If you can fix edges, then the problem in #P-hard. To see why, let's reduce from the problem #PP2DNF, of counting the number of satisfying assignments of a positive partitioned 2-DNF Boolean formula, i.e., a formula $\phi$ on variables $X_1, \ldots, X_n, Y_1, \ldots, Y_m$ of the form $\bigvee_{1 \leq j \leq k} X_{n_j} \land Y_{m_j}$. This problem is #P-complete by this paper (sorry, couldn't find an open-access version).
Given $\phi$ let's build a DAG $G$ with the source $s$, the sink $t$, and vertices $x_1, \ldots, x_n$ and $y_1, \ldots, y_m$. Put one edge from $s$ to $x_i$ for each $i$, one edge from $y_i$ to $t$ for each $i$, and for each clause $X_{n_j} \land Y_{m_j}$ add an edge from $x_{n_j}$ to $y_{m_j}$ which is fixed. This completes the definition of $G$: note that all possible paths from $s$ to $t$ have length 3.

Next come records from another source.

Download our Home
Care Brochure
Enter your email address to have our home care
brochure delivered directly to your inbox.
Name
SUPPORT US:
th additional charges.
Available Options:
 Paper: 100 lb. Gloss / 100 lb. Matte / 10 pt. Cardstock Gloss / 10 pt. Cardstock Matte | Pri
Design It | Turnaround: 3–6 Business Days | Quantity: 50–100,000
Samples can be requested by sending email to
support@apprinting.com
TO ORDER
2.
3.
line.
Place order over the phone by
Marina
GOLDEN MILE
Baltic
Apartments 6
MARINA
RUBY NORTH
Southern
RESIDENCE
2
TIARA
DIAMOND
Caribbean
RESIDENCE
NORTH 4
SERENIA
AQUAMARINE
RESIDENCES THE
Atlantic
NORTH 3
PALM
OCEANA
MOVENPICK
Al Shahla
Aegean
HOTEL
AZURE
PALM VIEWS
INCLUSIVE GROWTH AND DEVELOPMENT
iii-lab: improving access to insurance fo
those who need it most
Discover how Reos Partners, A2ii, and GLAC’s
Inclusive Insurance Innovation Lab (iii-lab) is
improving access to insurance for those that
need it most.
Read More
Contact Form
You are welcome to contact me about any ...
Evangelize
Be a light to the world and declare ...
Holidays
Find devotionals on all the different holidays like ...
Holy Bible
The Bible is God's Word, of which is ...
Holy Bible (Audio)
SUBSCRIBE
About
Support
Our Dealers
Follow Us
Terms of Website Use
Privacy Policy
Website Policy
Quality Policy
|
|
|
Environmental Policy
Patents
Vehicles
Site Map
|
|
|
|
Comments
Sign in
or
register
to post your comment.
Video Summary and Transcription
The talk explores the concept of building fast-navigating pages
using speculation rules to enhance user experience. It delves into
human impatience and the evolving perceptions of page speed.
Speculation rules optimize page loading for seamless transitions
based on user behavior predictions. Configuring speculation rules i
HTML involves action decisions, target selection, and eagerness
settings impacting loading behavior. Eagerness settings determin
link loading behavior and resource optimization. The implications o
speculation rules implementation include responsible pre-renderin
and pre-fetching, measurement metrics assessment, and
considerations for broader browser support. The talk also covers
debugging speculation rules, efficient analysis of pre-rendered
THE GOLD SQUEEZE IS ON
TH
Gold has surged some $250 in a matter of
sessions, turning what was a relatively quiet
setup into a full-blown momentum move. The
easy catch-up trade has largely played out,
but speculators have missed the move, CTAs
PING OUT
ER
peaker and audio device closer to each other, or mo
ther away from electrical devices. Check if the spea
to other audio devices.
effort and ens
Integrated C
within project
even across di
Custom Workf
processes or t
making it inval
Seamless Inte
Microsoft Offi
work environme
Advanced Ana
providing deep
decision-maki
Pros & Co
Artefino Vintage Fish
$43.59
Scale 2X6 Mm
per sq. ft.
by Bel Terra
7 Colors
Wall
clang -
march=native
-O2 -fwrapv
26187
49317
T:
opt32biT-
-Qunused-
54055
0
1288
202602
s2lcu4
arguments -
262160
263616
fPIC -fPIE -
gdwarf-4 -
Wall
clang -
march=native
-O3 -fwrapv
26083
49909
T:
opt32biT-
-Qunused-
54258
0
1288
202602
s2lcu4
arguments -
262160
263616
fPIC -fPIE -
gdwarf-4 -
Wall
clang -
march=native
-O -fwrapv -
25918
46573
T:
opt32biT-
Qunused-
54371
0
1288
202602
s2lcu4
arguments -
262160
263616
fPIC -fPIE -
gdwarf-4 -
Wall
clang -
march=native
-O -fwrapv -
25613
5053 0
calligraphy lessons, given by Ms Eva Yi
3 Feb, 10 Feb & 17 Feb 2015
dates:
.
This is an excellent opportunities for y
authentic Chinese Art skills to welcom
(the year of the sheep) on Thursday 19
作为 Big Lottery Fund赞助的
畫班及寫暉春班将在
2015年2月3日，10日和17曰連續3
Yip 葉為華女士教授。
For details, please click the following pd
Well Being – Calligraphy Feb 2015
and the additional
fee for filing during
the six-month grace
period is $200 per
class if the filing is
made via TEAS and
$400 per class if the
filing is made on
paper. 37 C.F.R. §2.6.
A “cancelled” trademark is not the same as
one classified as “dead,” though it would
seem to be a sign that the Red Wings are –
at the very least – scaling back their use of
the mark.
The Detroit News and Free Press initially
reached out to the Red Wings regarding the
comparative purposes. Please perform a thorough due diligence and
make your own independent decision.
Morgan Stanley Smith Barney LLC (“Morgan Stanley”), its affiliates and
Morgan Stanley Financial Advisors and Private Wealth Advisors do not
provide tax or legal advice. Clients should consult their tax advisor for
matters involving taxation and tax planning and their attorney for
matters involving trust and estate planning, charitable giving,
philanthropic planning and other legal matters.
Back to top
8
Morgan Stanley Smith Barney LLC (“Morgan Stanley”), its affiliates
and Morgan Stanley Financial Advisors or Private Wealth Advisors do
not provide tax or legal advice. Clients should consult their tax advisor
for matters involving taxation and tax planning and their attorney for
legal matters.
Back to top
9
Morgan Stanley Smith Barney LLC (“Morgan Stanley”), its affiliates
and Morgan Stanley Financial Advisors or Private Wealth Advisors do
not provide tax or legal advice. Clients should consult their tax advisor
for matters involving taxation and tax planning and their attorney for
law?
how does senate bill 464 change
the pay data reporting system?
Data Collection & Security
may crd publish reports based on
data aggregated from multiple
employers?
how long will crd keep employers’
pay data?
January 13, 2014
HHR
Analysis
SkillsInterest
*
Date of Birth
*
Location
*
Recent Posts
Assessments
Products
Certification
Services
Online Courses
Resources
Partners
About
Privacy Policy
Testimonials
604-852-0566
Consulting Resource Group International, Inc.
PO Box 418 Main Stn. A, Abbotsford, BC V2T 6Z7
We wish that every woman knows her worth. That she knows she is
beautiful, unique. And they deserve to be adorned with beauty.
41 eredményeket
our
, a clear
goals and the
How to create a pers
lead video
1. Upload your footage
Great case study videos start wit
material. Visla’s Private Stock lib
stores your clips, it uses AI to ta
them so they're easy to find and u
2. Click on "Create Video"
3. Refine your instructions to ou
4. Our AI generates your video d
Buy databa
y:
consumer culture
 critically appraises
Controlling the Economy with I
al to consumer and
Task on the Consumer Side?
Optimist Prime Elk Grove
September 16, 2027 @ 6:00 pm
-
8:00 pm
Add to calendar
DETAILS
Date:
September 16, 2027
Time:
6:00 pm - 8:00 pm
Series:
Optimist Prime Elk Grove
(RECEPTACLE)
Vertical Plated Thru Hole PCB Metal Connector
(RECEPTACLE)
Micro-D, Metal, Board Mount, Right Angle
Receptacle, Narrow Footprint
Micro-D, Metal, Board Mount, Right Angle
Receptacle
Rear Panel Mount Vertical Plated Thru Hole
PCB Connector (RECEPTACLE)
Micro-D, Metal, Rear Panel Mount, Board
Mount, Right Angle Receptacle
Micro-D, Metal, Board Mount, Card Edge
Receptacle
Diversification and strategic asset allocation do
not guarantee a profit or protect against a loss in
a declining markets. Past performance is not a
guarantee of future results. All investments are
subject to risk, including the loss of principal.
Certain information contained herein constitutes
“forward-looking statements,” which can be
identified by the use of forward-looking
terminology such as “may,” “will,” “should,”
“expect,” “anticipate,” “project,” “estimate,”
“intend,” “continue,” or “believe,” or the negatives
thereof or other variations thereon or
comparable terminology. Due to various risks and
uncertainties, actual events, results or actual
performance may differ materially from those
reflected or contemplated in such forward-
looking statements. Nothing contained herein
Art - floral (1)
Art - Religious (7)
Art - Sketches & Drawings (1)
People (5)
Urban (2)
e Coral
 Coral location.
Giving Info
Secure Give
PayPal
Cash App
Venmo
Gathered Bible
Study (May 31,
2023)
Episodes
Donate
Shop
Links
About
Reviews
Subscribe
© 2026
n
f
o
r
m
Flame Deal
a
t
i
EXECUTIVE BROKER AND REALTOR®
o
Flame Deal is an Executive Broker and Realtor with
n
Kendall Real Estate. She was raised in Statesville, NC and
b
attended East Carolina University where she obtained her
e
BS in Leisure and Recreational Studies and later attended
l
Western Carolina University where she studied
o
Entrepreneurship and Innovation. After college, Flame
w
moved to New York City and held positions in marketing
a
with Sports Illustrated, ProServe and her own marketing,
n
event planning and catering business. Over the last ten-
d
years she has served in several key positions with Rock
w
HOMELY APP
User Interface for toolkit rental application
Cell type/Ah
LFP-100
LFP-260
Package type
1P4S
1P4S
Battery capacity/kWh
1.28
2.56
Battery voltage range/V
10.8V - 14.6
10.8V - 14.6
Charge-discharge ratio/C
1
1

Now, choosing a subgraph of $G$ while keeping the fixed edges amounts to keeping a subset of the edges incident to $s$, and a subset of the edges incident to $t$. It is clear that there is a bijection between such subgraphs and the valuations of the variables of $\phi$, where we set a variable to true if we keep its one incident edge that is not fixed. Further, any path from $s$ to $t$ in such a subgraph of $G$ witnesses the existence of a clause that satisfies $\phi$ in the corresponding valuation. Hence, the number of satisfying valuations of $\phi$ is exactly the number of subgraphs of $G$ that keep the fixed edges, concluding the proof.
(This proof is inspired by the proof of Theorem 3.2 in the book Probabilistic Databases by Suciu, Olteanu, Ré, and Koch; sorry again but I don't have an open-access link to this either.)